## BRIEF
Could you rewrite the paragraph beginning "Instead of making a TV version" from the post on video journalism below more briefly, keeping its main facts?

## SOURCE EXTRACT
A few weeks ago I promised that once my editor had cast his verdict on my list of radical or ridiculous (I still can’t decide which ones are which!) ideas, I’d post them here. So this is number one.

I know it’s heresy to say it. But are we wasting time concentrating on video journalism?

On average, in our newsroom, videos take at least six hours to make. They are watched by maybe 1 per cent of our online audience.* So why do we do it?

I’m not saying there’s no place for video in local newsapers, far from it. But say you’re reading a story about the latest in a spate of arson attacks. The story is online, with a video. You finish the story, then click play.

What you get is a reporter reading you the story you’ve just read, over some footage. Maybe a talking head, saying the words quoted in the story you just read. Is there any point in that?

Instead of making a TV version of a story you’ve already told, why not just post a 20 second clip of the fire, and spend an hour putting together an interactive map of the previous arson attacks, with links to pictures and previous stories?

## Data items
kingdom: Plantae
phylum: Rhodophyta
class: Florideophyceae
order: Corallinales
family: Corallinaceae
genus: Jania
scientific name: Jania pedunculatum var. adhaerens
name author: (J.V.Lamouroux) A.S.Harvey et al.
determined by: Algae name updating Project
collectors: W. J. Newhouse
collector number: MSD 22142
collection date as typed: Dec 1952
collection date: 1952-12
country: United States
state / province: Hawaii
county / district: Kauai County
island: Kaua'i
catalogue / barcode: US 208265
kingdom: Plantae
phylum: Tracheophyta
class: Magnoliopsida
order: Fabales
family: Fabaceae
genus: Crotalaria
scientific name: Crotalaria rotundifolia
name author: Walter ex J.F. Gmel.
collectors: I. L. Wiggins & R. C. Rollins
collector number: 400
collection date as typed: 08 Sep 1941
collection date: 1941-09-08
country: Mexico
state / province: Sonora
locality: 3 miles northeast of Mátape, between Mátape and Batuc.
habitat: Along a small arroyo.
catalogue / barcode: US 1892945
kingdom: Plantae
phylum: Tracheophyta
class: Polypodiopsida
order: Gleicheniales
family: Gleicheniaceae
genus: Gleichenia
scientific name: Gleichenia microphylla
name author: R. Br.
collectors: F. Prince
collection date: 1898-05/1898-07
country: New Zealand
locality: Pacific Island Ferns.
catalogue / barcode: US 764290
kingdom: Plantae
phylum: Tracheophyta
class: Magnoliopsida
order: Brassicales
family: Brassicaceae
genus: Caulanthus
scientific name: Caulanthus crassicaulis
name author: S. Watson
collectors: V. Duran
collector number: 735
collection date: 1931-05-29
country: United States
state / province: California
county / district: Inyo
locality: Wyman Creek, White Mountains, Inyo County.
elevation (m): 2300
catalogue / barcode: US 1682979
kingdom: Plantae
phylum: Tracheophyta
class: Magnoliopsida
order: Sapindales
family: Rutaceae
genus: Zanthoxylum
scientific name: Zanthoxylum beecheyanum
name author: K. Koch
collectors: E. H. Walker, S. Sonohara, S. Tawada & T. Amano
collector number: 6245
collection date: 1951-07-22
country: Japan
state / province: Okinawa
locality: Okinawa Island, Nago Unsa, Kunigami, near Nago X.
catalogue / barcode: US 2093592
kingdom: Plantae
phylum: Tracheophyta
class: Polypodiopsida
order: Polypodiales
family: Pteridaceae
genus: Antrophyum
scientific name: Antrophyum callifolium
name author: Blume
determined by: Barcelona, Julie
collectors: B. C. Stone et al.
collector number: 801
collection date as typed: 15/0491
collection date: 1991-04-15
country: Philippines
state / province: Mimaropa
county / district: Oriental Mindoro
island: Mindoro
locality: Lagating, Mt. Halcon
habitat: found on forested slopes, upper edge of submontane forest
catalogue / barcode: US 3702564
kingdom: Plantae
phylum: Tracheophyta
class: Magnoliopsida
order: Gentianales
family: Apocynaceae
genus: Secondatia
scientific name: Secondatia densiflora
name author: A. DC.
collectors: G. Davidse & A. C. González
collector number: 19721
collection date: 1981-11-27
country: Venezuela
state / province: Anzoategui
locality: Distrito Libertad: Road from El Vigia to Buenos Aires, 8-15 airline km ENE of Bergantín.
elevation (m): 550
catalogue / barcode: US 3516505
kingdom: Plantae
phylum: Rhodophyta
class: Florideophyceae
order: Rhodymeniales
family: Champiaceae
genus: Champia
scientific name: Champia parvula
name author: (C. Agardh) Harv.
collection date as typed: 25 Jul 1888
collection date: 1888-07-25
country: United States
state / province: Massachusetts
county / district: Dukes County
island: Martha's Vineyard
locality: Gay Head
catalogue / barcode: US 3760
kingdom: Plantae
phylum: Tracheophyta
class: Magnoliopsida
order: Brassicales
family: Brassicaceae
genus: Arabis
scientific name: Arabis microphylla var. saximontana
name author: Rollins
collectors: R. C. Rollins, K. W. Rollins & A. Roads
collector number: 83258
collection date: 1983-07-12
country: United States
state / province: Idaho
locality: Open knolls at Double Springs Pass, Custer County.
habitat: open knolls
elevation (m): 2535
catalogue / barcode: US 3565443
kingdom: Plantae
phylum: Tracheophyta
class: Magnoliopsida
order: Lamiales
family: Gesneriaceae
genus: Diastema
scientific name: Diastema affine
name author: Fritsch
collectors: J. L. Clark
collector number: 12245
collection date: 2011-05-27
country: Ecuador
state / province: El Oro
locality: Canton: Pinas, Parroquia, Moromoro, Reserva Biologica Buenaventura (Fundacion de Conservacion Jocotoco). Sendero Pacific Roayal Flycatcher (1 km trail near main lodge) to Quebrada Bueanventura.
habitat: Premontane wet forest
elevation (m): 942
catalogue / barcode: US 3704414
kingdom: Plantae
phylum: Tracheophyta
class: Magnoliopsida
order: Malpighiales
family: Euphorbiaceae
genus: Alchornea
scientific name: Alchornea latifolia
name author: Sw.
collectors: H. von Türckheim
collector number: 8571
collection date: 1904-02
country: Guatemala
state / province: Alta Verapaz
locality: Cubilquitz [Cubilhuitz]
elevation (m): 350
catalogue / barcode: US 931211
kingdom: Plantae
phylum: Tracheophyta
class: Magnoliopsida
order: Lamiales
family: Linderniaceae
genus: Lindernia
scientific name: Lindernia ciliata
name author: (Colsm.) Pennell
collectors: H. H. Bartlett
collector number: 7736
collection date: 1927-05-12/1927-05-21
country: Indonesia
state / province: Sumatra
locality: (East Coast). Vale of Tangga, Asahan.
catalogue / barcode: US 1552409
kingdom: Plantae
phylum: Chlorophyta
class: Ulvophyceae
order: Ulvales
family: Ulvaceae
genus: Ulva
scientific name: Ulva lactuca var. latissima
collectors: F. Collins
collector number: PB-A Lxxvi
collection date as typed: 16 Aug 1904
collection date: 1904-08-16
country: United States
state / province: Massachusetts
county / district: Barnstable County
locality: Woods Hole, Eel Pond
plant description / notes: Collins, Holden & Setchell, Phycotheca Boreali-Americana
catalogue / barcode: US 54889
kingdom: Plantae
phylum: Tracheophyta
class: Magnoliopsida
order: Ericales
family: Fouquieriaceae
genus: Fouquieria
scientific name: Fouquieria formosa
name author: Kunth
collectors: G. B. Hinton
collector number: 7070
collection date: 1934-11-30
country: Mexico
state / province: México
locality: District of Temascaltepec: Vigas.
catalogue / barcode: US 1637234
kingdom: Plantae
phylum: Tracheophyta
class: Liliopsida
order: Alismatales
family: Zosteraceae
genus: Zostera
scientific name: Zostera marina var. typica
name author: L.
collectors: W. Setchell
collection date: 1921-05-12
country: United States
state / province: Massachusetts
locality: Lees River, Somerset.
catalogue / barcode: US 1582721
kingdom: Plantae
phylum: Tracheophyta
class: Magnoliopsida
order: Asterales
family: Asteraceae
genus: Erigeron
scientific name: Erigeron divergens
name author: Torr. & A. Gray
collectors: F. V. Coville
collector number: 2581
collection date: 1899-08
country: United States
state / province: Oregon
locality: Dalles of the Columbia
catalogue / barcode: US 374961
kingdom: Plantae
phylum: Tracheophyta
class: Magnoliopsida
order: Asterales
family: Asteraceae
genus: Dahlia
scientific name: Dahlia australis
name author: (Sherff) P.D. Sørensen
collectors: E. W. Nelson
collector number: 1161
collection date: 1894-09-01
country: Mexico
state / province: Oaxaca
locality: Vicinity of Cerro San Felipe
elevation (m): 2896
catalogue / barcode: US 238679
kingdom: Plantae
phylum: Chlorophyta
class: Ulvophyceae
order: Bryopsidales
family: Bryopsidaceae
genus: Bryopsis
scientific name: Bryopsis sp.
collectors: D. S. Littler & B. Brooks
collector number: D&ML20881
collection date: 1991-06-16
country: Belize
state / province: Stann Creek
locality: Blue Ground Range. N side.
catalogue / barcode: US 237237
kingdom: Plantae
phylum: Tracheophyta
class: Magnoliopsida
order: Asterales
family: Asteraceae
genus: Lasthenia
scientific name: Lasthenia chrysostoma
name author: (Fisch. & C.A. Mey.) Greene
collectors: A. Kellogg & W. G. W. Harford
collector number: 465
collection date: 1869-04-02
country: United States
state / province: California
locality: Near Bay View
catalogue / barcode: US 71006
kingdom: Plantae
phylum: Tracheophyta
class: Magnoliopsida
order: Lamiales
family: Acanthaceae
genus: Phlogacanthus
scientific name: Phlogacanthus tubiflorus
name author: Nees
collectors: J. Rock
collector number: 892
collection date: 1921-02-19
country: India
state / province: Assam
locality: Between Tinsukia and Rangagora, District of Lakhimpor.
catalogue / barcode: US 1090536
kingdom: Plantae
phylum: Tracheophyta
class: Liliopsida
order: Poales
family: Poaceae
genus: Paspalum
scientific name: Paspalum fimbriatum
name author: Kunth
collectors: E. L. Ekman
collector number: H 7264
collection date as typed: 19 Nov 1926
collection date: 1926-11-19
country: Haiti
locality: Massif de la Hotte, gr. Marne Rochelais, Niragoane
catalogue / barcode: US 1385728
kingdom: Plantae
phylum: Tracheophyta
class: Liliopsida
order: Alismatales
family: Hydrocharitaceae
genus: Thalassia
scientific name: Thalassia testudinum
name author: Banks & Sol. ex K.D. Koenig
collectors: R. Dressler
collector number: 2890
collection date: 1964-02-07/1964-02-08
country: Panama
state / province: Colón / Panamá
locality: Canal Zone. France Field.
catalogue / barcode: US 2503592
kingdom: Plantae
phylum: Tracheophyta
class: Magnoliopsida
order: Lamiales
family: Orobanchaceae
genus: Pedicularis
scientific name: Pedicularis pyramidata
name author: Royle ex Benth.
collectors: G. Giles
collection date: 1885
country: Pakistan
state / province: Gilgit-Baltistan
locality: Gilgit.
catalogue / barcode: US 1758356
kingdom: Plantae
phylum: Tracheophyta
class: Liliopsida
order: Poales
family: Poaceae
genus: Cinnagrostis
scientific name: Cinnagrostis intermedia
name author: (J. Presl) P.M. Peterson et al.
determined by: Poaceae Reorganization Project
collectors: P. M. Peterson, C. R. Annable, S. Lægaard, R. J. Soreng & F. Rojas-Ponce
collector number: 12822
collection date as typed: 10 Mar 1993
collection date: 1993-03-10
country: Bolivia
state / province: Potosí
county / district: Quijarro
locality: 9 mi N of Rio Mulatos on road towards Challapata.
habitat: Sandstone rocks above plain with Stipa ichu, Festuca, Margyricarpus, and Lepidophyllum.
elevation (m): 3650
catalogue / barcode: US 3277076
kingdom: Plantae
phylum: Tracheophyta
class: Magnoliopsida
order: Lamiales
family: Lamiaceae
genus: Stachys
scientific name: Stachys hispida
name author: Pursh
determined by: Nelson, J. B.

## OUTPUT FOR THIS TASK
Rather than retelling an already-written story as TV, why not post a 20-second clip of the fire and spend an hour building an interactive map of the earlier arson attacks, linked to pictures and previous stories?